Khubesrian also addressed the background to her personal issues she said are the root of her behavior. Since 2018, she said, she has continuously received emails — many of them from anonymous senders — expressing criticism that has escalated in intensity. Her emailed statement last weekend also included a file seeming to compile some of these emails.
One email, sent on Nov. 8, 2019, derided Khubesrian for apparently being included in a reference to “The Squad,” a nickname for four female congresswomen known for their criticism of President Donald Trump as well as for the Democratic Party’s failure to reflect their more left-wing stances.
Other messages seem to be part of a long-term conversation initiated by an anonymous user named Concerned Sopas, likely a short form of “South Pasadena.”

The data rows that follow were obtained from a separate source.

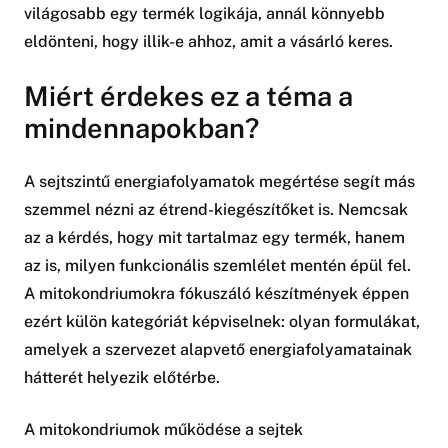
világosabb egy termék logikája, annál könnyebb
eldönteni, hogy illik-e ahhoz, amit a vásárló keres.
Miért érdekes ez a téma a
mindennapokban?
A sejtszintű energiafolyamatok megértése segít más
szemmel nézni az étrend-kiegészítőket is. Nemcsak
az a kérdés, hogy mit tartalmaz egy termék, hanem
az is, milyen funkcionális szemlélet mentén épül fel.
A mitokondriumokra fókuszáló készítmények éppen
ezért külön kategóriát képviselnek: olyan formulákat,
amelyek a szervezet alapvető energiafolyamatainak
hátterét helyezik előtérbe.
A mitokondriumok működése a sejtek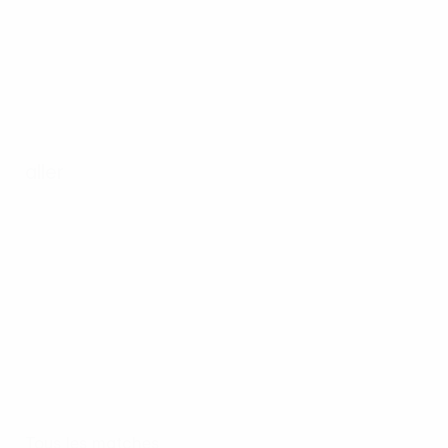
aller
Tous les matches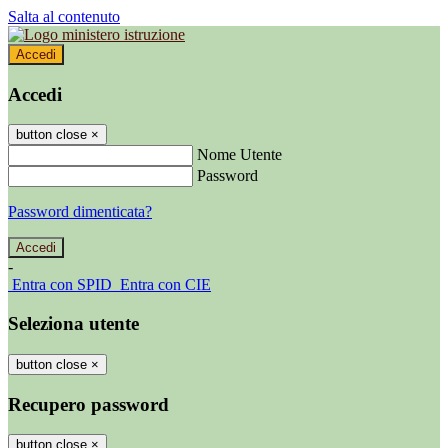
Salta al contenuto
Accedi
Accedi
button close
×
Nome Utente
Password
Password dimenticata?
-
Entra con SPID
Entra con CIE
Seleziona utente
button close
×
Recupero password
button close
×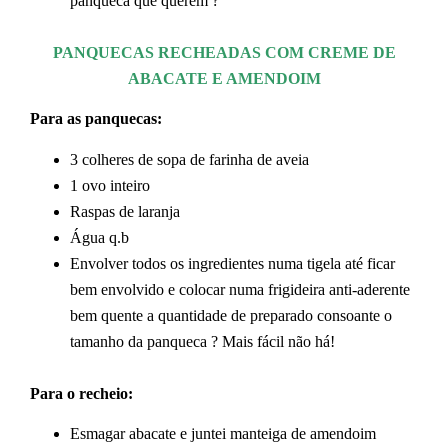
panqueca que querem ?
PANQUECAS RECHEADAS COM CREME DE
ABACATE E AMENDOIM
Para as panquecas:
3 colheres de sopa de farinha de aveia
1 ovo inteiro
Raspas de laranja
Água q.b
Envolver todos os ingredientes numa tigela até ficar
bem envolvido e colocar numa frigideira anti-aderente
bem quente a quantidade de preparado consoante o
tamanho da panqueca ? Mais fácil não há!
Para o recheio:
Esmagar abacate e juntei manteiga de amendoim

The earliest email included was sent on July 5, 2018, and expressed polite but thorough concern over the conduct of City Manager Stephanie DeWolfe and the qualifications of Aceves (at the time a Finance Department worker who had not yet been elevated to director). Emails sent in the following months become more virulent in their critique of city officials, with one message referring to Aceves as “basically a skilled bull—- artist” and another threatening to hold the City Council accountable for rubber-stamping DeWolfe’s hiring of consultants.
On Aug. 27, 2019, Concerned Sopas apparently told Khubesrian that she was “either too stoned or too stupid to heed all of the red flags concerning the unethical, incompetent, dishonest, con-woman who has been running (ruining) our City” before continuing to berate Khubesrian, who that year served as mayor.
The email service used by Concerned Sopas — mail.com — does not employ authentication measures that ask for a phone number, which is the process by which Bray was able to link Khubesrian to the surreptitious accounts.
The last of these included emails, dated Oct. 25, 2019, ended with a cryptic prediction for Khubesrian.
“Your blind devotion to Stephanie DeWolfe is going to cost you your political career,” Concerned Sopas wrote.